▶ _To do_
Summarize the Sioux San Hospital text in two sentences.

▶ _Text segment_
※ ※ ※

Geography
- Location: Rapid City, South Dakota, United States
- Coordinates: 44°04′28″N 103°16′18″W﻿ / ﻿44.074350°N 103.271669°W

History
- Constructed: 1898
- Opened: 1933
- Closed: 1960s

Links
- Lists: Hospitals in South Dakota

= Sioux San Hospital =

The Rapid City Indian Health Service Hospital formerly known as The Sioux San Hospital is an Indian Health Service hospital located in Rapid City, South Dakota. It was built in 1898 as a boarding school for Native Americans and turned into a sanitarium in 1933.

==History==

===Boarding school===
Located in the west side of Rapid City, South Dakota, it started out as a boarding school known as the Rapid City Indian School in 1898. Members of the Sioux, Cheyenne, Shoshone, Arapaho, Crow, and Flathead tribes were forced into the government institution to be taught how to assimilate into European American culture and language. Abuse, neglect, and death were prominent. Runaways were caught and dragged back to the school. It was closed in 1933.

===Sanitarium===
The building remained empty for many years until the outbreak of tuberculosis in the early 1900s. The building was then converted into a massive hospital called the Sioux Sanitarium for Native American TB patients in 1939. These years were the worst in its history, as documented by Madonna Swan, a Lakota woman who was held at the sanitarium between 1944 and 1950. Unlike sanitaria for white people, which offered restorative environments and experimental treatments, Sioux San was a place where Native Americans went to die. The patients were rarely allowed outdoors, and were often served contaminated food. After the patenting of streptomycin, the hospital closed in the 1960s.

===Present state===
The building remained empty for several years. The hospital still has numerous unmarked graves around the campus, not only of the TB patients, but also of Native American children. In 1966, after Native elders and community members agitated for better treaty-guaranteed health services, the building was reopened as an Indian Health Service clinic.

In 2009, for the first time, the hospital temporarily cancelled all regular appointments due to an overload of H1N1 patients. In 2016, Congress appropriated $117 million to renovate the hospital, and plans were proceeding to demolish some of the historic buildings.

※ ※ ※

[Data extracted from a collection]
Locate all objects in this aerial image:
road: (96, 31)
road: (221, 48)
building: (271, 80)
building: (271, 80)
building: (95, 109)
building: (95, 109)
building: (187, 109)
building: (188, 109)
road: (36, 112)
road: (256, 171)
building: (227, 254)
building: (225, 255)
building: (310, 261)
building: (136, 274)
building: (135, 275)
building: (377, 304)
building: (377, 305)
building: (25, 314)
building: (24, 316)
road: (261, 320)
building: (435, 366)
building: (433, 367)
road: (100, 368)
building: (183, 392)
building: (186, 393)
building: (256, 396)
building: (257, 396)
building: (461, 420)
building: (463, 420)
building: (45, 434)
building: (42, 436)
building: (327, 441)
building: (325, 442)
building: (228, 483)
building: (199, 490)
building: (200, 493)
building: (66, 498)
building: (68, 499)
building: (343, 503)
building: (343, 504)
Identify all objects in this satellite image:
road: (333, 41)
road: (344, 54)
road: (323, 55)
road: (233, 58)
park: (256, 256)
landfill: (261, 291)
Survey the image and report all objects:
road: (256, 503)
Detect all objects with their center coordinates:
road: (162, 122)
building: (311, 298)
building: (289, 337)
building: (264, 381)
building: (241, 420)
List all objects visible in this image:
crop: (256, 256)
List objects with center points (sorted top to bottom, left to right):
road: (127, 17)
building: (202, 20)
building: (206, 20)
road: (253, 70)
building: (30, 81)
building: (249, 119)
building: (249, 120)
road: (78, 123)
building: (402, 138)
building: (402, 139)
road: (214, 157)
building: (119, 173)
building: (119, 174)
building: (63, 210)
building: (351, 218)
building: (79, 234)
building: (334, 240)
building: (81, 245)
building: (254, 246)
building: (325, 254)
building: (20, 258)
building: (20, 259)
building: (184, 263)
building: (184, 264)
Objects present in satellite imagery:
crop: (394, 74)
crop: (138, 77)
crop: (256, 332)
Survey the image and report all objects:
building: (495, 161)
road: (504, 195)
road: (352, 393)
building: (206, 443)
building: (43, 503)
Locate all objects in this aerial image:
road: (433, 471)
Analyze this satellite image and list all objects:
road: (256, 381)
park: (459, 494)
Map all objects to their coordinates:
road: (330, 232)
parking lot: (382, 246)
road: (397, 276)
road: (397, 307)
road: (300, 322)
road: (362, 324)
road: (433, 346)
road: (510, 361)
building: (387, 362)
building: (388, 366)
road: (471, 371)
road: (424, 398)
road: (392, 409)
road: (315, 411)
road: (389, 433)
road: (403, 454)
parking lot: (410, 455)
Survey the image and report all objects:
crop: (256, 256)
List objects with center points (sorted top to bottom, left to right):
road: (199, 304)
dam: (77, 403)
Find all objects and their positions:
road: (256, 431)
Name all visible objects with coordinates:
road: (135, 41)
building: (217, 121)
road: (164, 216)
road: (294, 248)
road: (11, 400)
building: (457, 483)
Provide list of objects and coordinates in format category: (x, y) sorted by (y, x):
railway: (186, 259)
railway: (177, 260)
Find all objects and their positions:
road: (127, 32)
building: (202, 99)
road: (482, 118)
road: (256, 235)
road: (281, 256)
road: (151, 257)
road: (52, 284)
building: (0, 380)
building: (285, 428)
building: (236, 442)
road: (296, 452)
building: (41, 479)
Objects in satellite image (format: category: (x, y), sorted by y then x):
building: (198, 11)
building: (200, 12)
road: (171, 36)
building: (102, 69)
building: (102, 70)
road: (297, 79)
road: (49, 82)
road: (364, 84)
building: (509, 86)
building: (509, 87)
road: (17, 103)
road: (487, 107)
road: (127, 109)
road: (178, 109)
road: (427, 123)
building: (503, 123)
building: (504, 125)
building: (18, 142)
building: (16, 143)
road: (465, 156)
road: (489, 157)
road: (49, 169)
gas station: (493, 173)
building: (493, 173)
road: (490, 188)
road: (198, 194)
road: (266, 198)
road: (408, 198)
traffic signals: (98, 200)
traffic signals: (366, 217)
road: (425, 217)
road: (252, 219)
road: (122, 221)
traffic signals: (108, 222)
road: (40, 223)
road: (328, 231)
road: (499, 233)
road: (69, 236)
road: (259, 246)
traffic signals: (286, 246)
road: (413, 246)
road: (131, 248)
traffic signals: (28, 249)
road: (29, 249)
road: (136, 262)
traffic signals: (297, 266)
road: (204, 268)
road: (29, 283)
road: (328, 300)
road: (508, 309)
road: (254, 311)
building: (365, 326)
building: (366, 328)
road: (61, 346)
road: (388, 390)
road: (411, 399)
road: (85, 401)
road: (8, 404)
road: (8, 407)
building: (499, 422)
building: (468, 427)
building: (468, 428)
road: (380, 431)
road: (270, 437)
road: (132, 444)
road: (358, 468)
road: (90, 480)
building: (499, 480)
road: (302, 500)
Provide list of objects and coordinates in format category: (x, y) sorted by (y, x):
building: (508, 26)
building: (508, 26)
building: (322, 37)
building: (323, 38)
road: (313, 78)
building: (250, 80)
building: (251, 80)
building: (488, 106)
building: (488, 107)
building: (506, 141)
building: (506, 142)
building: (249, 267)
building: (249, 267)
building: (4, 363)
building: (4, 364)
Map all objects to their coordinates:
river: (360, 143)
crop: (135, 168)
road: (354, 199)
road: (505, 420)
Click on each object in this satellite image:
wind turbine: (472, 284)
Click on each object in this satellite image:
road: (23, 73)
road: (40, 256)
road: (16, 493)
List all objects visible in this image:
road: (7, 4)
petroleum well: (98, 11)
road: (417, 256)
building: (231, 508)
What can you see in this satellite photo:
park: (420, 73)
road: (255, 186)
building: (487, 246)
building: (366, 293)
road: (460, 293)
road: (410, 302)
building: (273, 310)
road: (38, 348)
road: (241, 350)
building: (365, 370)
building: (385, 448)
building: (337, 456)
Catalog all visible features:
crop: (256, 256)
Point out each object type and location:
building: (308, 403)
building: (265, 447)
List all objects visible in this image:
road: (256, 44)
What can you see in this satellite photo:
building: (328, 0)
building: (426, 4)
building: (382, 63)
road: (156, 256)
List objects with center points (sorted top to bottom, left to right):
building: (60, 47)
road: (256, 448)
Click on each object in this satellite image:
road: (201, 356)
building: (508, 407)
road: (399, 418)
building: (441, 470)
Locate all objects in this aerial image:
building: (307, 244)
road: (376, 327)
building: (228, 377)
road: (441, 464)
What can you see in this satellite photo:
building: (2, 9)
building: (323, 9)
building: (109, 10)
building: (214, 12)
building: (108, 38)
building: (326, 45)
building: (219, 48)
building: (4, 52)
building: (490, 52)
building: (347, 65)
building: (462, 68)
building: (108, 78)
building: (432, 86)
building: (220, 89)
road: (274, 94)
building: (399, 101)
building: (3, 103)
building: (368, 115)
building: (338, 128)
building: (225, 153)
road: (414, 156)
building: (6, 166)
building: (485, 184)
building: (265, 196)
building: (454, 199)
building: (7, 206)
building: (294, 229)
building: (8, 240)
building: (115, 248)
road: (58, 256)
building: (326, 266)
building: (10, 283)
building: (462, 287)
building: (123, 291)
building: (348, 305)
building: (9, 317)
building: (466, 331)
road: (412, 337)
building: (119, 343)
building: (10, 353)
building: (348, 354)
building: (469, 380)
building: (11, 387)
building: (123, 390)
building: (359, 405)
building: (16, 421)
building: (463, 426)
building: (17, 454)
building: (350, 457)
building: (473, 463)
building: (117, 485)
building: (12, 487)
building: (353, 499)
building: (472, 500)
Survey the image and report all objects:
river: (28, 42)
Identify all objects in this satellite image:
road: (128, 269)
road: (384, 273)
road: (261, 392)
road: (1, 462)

※ ※ ※

▶ _Solution for this exercise_
Built in Rapid City, South Dakota, in 1898, the site began as a boarding school where Native American children were forced to assimilate into European American culture and where abuse, neglect, and death were prominent. It later became a sanitarium where Native American TB patients were rarely allowed outdoors and often served contaminated food, and in 1966 it reopened as an Indian Health Service clinic, with numerous unmarked graves still around the campus.